Any of you thinking pie since I brought up the delicious subject?
I wish we could get decent blueberries over here. They are pushed here as a "super food" and very good for you. But
they are packed in tiny 4 ounce punnets and costing about £2. (£1 = $1.50) They are also air-freighted half way round the world and chilled to within an inch of their lives. Result - they taste of absolutely nothing.
As for pies. In the Middle Ages the pastry was often only there as a lid to seal the pot of a stew which was going to cook for a long time in the embers of the fire and it was either discarded or given to the poor or the dogs.
In the Cornish tin mining areas the "Cornish pasty " (meat, onion, swede and potato in a folded over "D"-shaped pastry case sealed at the side -
Cornish Pasty – Historical Information – Cornish Pasty Association
It is said that the pastry needed to be hard enough to stand up to being thrown down the mine shaft to the miner at lunch time! That story may be apocryphal or the result of some poor miner having a wife with little skill with pastry! In other areas, such as Northamptonshire, similar pasties were often very big with a savoury filling at one end and apple or other sweet filling in the other.
Strawberries, raspberries or blackberries go well with apples in a pie (but not at this time of year, obviously) and quinces if you grow them. My grandmother used to make a (usually Cheshire) cheese and apple pie but I never tasted it as I didn't like cheese as a child.

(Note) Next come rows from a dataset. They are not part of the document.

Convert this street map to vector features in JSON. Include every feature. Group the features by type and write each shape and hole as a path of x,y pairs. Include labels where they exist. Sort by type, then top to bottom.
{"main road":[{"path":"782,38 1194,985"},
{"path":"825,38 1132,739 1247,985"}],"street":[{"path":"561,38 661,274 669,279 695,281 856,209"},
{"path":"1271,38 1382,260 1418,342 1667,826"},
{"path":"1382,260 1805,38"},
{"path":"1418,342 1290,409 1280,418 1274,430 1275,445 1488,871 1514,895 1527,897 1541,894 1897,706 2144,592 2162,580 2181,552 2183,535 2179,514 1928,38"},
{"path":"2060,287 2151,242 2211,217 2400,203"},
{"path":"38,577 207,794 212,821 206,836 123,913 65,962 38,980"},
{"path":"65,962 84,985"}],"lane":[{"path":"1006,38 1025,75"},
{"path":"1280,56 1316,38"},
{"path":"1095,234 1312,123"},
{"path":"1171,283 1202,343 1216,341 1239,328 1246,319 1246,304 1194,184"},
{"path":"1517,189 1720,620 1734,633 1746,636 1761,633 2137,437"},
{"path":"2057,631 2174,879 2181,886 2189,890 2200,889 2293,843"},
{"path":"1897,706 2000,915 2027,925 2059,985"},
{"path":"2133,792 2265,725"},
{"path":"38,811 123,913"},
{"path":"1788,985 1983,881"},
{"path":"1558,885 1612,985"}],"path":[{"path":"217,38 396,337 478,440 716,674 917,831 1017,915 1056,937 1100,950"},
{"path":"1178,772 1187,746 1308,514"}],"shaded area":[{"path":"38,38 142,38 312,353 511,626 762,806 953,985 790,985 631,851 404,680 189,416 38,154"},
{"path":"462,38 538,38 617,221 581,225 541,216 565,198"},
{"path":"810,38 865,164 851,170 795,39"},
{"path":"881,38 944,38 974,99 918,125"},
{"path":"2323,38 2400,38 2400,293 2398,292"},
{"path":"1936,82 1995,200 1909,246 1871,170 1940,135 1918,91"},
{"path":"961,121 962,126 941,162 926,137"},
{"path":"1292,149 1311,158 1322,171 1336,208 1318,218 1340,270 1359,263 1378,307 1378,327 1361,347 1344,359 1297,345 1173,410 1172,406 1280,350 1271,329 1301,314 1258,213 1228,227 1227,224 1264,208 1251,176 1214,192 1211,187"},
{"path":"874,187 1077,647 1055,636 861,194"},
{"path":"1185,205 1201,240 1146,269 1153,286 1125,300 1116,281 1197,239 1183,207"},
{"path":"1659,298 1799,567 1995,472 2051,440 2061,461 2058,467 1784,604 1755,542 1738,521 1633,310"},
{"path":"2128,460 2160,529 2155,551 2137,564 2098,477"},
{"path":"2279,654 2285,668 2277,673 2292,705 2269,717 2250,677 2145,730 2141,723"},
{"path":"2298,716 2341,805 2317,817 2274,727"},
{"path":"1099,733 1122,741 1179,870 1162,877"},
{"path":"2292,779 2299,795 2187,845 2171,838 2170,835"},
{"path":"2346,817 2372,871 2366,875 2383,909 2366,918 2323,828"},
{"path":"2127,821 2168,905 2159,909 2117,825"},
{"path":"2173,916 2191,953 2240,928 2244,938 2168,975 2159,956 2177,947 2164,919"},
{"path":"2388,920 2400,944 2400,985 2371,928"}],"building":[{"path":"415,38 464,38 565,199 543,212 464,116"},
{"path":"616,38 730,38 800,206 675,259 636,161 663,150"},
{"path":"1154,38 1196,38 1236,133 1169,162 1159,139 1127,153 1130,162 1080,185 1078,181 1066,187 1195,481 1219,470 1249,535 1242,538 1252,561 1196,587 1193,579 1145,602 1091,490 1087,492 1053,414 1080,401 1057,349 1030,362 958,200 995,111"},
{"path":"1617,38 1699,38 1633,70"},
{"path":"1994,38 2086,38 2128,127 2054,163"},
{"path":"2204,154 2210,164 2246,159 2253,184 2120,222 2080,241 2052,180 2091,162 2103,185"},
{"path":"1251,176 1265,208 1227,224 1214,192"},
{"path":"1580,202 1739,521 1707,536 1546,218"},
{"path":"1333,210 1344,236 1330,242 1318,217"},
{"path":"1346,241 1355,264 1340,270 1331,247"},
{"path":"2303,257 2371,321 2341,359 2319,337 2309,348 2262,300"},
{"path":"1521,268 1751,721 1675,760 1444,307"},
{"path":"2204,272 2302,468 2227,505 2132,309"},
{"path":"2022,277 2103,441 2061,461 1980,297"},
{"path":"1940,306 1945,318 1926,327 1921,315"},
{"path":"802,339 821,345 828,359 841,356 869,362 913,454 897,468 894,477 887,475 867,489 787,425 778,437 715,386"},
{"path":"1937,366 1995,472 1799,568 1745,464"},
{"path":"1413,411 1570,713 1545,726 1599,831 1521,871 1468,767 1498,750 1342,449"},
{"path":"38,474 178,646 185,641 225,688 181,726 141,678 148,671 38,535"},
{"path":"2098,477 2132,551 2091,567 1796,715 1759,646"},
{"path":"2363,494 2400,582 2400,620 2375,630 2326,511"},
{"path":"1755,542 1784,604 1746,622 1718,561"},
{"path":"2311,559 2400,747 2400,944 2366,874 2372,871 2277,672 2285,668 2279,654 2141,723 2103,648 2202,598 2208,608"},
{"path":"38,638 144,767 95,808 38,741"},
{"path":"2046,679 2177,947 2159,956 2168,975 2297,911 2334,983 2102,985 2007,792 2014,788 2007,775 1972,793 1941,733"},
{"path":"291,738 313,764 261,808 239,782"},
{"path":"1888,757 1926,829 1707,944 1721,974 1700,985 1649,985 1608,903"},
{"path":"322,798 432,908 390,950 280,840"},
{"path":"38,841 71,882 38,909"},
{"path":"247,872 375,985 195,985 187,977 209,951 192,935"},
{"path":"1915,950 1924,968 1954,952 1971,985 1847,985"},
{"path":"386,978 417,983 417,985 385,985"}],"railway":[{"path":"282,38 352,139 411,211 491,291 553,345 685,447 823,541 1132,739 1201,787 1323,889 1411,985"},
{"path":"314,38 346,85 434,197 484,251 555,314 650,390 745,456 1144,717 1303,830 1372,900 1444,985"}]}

In the north of England 'tater pie is much loved, especially by the older generation and children. It had potatoes, meat and veg in it as well - the amount of meat varying according to what the housewife could afford on the day. Nowadays it's a favourite dish at fund-raising suppers at church or pubs or clubs and voluntary organisations
I've some pizza dough rising in the kitchen - would that count for Pie Day?